Dabei ist Imran Khan kein Träumer. Er bewies nach dem Ende seiner sportlichen Karriere, dass er anpacken kann. Er sammelte insgesamt 25 Millionen Dollar, um in seiner Geburtsstadt Lahore ein Krebskrankenhaus aus dem ­Boden zu stampfen. Die Shaukat Khanum Klinik, benannt nach seiner an Krebs gestorbenen Mutter, gilt als eines der besten Hospitäler des Landes.

Zunächst muss der Ex-Sportler, der noch nie ein Regierungsamt innehatte, sich mit einem Teilsieg abfinden. Seine PTI wurde zwar stärkste Gruppierung in der Nationalversammlung. Aber sie ist weit von der absoluten Mehrheit entfernt. Imran Khan muss Bündnispartner suchen, bevor er an die Erfüllung seiner Wahlversprechen gehen kann.

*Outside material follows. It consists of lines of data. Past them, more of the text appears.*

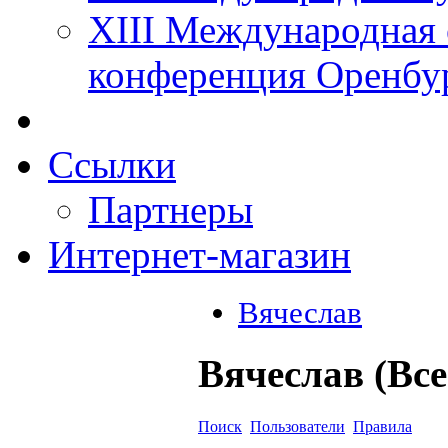
XIII Международная 
конференция Оренбу
Ссылки
Партнеры
Интернет-магазин
Вячеслав
Вячеслав (Вс
Поиск
Пользователи
Правила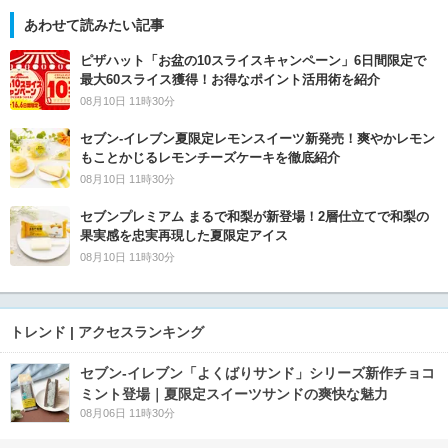
あわせて読みたい記事
ピザハット「お盆の10スライスキャンペーン」6日間限定で
最大60スライス獲得！お得なポイント活用術を紹介
08月10日 11時30分
セブン‐イレブン夏限定レモンスイーツ新発売！爽やかレモン
もことかじるレモンチーズケーキを徹底紹介
08月10日 11時30分
セブンプレミアム まるで和梨が新登場！2層仕立てで和梨の
果実感を忠実再現した夏限定アイス
08月10日 11時30分
トレンド | アクセスランキング
セブン‐イレブン「よくばりサンド」シリーズ新作チョコ
ミント登場｜夏限定スイーツサンドの爽快な魅力
08月06日 11時30分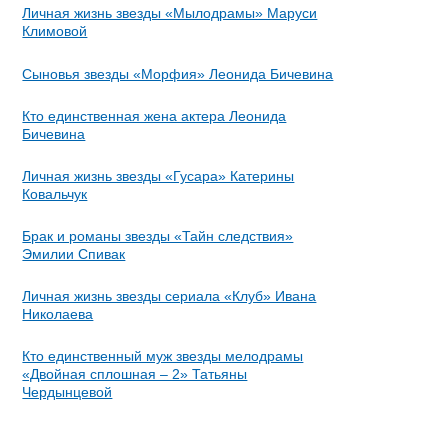
Личная жизнь звезды «Мылодрамы» Маруси
Климовой
Сыновья звезды «Морфия» Леонида Бичевина
Кто единственная жена актера Леонида
Бичевина
Личная жизнь звезды «Гусара» Катерины
Ковальчук
Брак и романы звезды «Тайн следствия»
Эмилии Спивак
Личная жизнь звезды сериала «Клуб» Ивана
Николаева
Кто единственный муж звезды мелодрамы
«Двойная сплошная – 2» Татьяны
Чердынцевой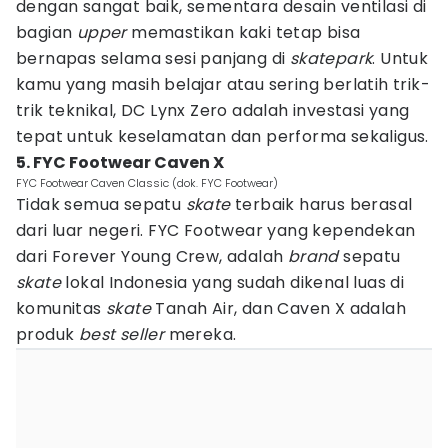
dengan sangat baik, sementara desain ventilasi di
bagian
upper
memastikan kaki tetap bisa
bernapas selama sesi panjang di
skatepark
. Untuk
kamu yang masih belajar atau sering berlatih trik-
trik teknikal, DC Lynx Zero adalah investasi yang
tepat untuk keselamatan dan performa sekaligus.
5. FYC Footwear Caven X
FYC Footwear Caven Classic (dok. FYC Footwear)
Tidak semua sepatu
skate
terbaik harus berasal
dari luar negeri. FYC Footwear yang kependekan
dari Forever Young Crew, adalah
brand
sepatu
skate
lokal Indonesia yang sudah dikenal luas di
komunitas
skate
Tanah Air, dan Caven X adalah
produk
best seller
mereka.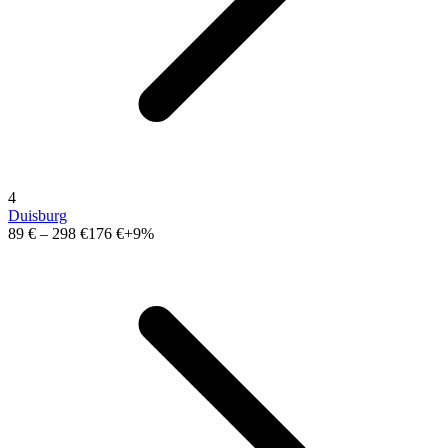
4
Duisburg
89 €
–
298 €
176 €
+9%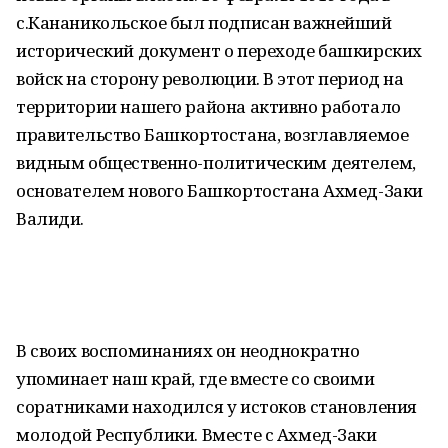
с.Кананикольское был подписан важнейший
исторический документ о переходе башкирских
войск на сторону революции. В этот период на
территории нашего района активно работало
правительство Башкортостана, возглавляемое
видным общественно-политическим деятелем,
основателем нового Башкортостана Ахмед-Заки
Валиди.
В своих воспоминаниях он неоднократно
упоминает наш край, где вместе со своими
соратниками находился у истоков становления
молодой Республики. Вместе с Ахмед-Заки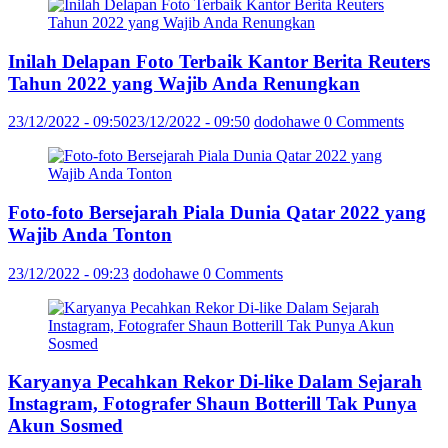
Inilah Delapan Foto Terbaik Kantor Berita Reuters
Tahun 2022 yang Wajib Anda Renungkan
23/12/2022 - 09:50
23/12/2022 - 09:50
dodohawe
0 Comments
Foto-foto Bersejarah Piala Dunia Qatar 2022 yang
Wajib Anda Tonton
23/12/2022 - 09:23
dodohawe
0 Comments
Karyanya Pecahkan Rekor Di-like Dalam Sejarah
Instagram, Fotografer Shaun Botterill Tak Punya
Akun Sosmed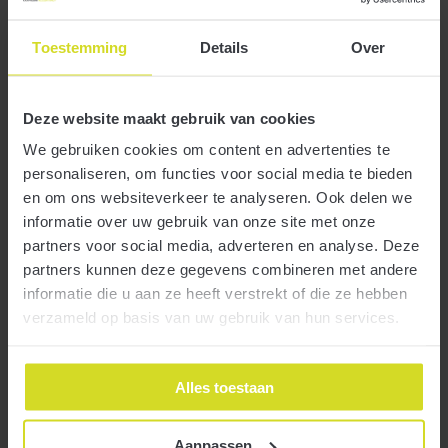
Toestemming
Details
Over
9 februari 2026
Deze website maakt gebruik van cookies
We gebruiken cookies om content en advertenties te
personaliseren, om functies voor social media te bieden
en om ons websiteverkeer te analyseren. Ook delen we
informatie over uw gebruik van onze site met onze
Stel, een auto wordt tegen een lagere prijs dan de marktwaarde
partners voor social media, adverteren en analyse. Deze
Meer
overgedragen van de bv aan een dga. Moet de btw in zo’n geval
partners kunnen deze gegevens combineren met andere
berekend worden over de lagere prijs of over de werkelijke waarde?
informatie die u aan ze heeft verstrekt of die ze hebben
verzameld op basis van uw gebruik van hun services.
Heeft appartement op bovenste etage hogere WOZ-
waarde?
Alles toestaan
9 februari 2026
Aanpassen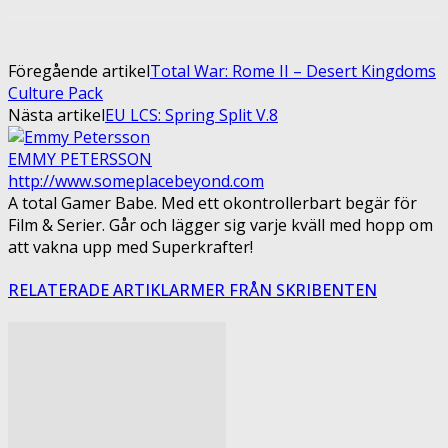
Föregående artikel
Total War: Rome II – Desert Kingdoms
Culture Pack
Nästa artikel
EU LCS: Spring Split V.8
EMMY PETERSSON
http://www.someplacebeyond.com
A total Gamer Babe. Med ett okontrollerbart begär för
Film & Serier. Går och lägger sig varje kväll med hopp om
att vakna upp med Superkrafter!
RELATERADE ARTIKLAR
MER FRÅN SKRIBENTEN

Khan stammt aus der Punjab-Provinz, die Pakistan ökonomisch dominiert und den größten Teil der Generäle bei den mächtigen Streitkräften stellt. Seine Vorfahren sind Paschtunen, und er ist der erste Politiker in der Geschichte des Landes, der nicht in einer der Dynastien verwurzelt ist, die – abgesehen von den Militärdiktaturen – seit Jahrzehnten die politische Bühne der Atommacht Pakistan dominieren.

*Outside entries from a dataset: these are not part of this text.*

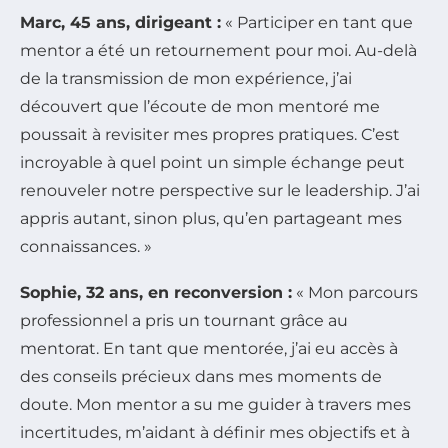
Marc, 45 ans, dirigeant :
« Participer en tant que
mentor a été un retournement pour moi. Au-delà
de la transmission de mon expérience, j’ai
découvert que l’écoute de mon mentoré me
poussait à revisiter mes propres pratiques. C’est
incroyable à quel point un simple échange peut
renouveler notre perspective sur le leadership. J’ai
appris autant, sinon plus, qu’en partageant mes
connaissances. »
Sophie, 32 ans, en reconversion :
« Mon parcours
professionnel a pris un tournant grâce au
mentorat. En tant que mentorée, j’ai eu accès à
des conseils précieux dans mes moments de
doute. Mon mentor a su me guider à travers mes
incertitudes, m’aidant à définir mes objectifs et à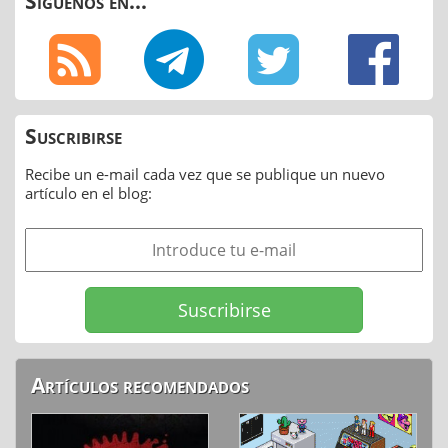
Síguenos en...
Suscribirse
Recibe un e-mail cada vez que se publique un nuevo
artículo en el blog:
Artículos recomendados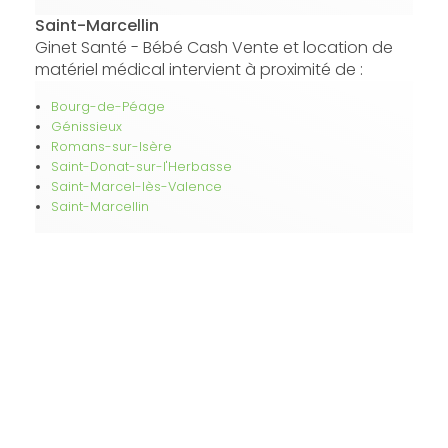
Saint-Marcellin
Ginet Santé - Bébé Cash Vente et location de
matériel médical intervient à proximité de :
Bourg-de-Péage
Génissieux
Romans-sur-Isère
Saint-Donat-sur-l'Herbasse
Saint-Marcel-lès-Valence
Saint-Marcellin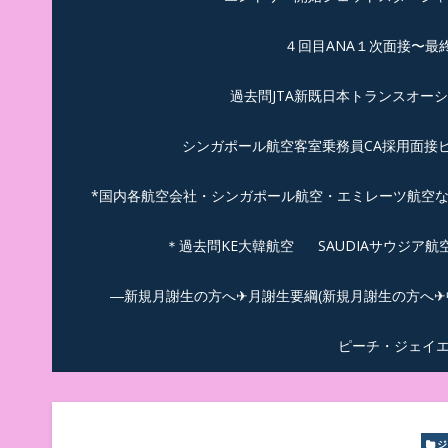
４回目ANA１次面接〜最
過去問JTA新既日本トランスオー
シンガポール航空客室乗務員CA採用面接
*国内各航空会社・シンガポール航空・エミレーツ航空
＊過去問KE大韓航空
SAUDIAサウジア
―新規月謝生の方へ✈月謝生要綱(新規月謝生の方へ✈中
ピーチ・ジェイ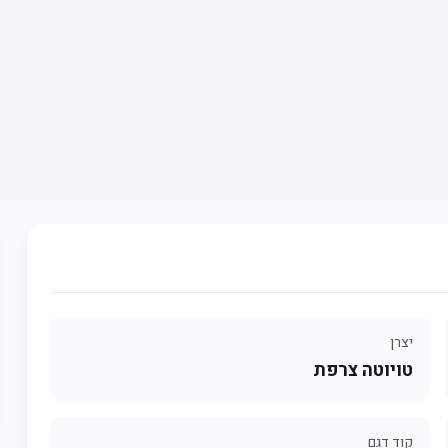
יצרן
טויוטה צרפת
קוד דגם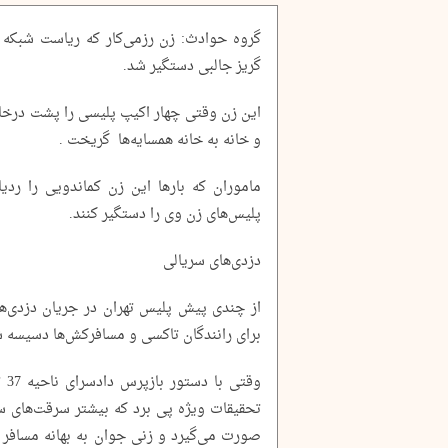
گروه حوادث: زن رزمی‌کار که ریاست شبکه 
گریز جالبی دستگیر شد.
این زن وقتی چهار اکیپ پلیسی را پشت درخانه
و خانه به خانه همسایه‌ها گریخت .
ماموران که بارها این زن کماندویی را ردیا
پلیس‌های زن وی را دستگیر کنند.
دزدی‌های سریالی
از چندی پیش پلیس تهران در جریان دزدی‌های
برای رانندگان تاکسی و مسافرکش‌ها دسیسه
وقت
تحقیقات ویژه پی برد که بیشتر سرقت‌های سری
صورت می‌گیرد و زنی جوان به بهانه مسافر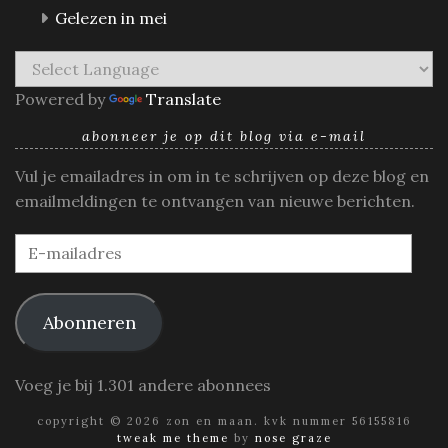
Gelezen in mei
Powered by
Translate
abonneer je op dit blog via e-mail
Vul je emailadres in om in te schrijven op deze blog en
emailmeldingen te ontvangen van nieuwe berichten.
E-
mailadres
Abonneren
Voeg je bij 1.301 andere abonnees
copyright © 2026 zon en maan. kvk nummer 56155816
tweak me theme
by
nose graze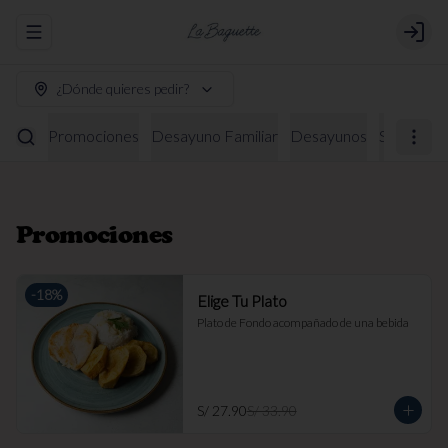
Abrir menu de navegación
Login
¿Dónde quieres pedir?
Promociones
Desayuno Familiar
Desayunos
Sándwich
Promociones
-
18
%
Elige Tu Plato
Plato de Fondo acompañado de una bebida
S/ 27.90
S/ 33.90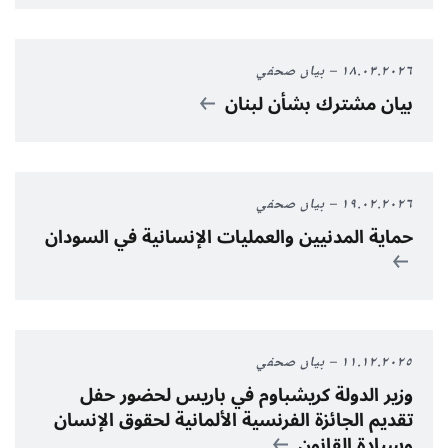
١٨.٠٣.٢٠٢٦
بيان صحفي
بيان مشترك بشأن لبنان
١٩.٠٢.٢٠٢٦
بيان صحفي
حماية المدنيين والعمليات الإنسانية في السودان
١١.١٢.٢٠٢٥
بيان صحفي
وزير الدولة كريشباوم في باريس لحضور حفل
تقديم الجائزة الفرنسية الألمانية لحقوق الإنسان
وسيادة القانون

Allianzen mit den Parteien dieser Clans lehnte er im Wahlkampf ab. So bleiben Khan Pakistans religiöse Parteien, Unabhängige und kleine Gruppierungen als Partner. Der Nachteil: Imran Khan, der nicht als Freund von Kompromissen gilt, macht sich politisch erpressbar. Dabei steht Pakistan vor großen Herausforderungen. Trotz enger werdender Verbindungen zum großen Nachbarn China droht eine Zahlungskrise. Die Währungsreserven reichen noch sechs Wochen. Möglicherweise muss Khan sich hilfesuchend an den Weltwährungsfonds (IWF) wenden. In der Wirtschaftspolitik schweben dem Team der früheren Sportskanone Reformen vor, die an Methoden von Hedgefonds erinnern. Staatliche Unternehmen sollen in großem Stil privatisiert werden. In einem Land, in dem laut der Weltbank 45 Prozent aller Kinder unter fünf Jahren wegen Unterernährung ein verkümmertes Wachstum aufweisen, ist großer Widerstand gegen solche Wirtschaftsreformen programmiert.

Ein Selbstmordanschlag während der Wahl in Quetta am Mittwoch warf ein Schlaglicht auf die sozialen Spannungen in dem Land zwischen Iran, Afghanistan und Indien. Das seit Jahrzehnten mit der Atommacht Indien verfeindete Pakistan besitzt ebenfalls Atomwaffen. Im Land selbst verüben außerdem immer wieder radikalislamische Extremisten Anschläge. Das Grenzgebiet zu Afghanistan ist zu großen Teilen nicht unter Kontrolle der Regierung und bietet Extremisten aus beiden Staaten Unterschlupf.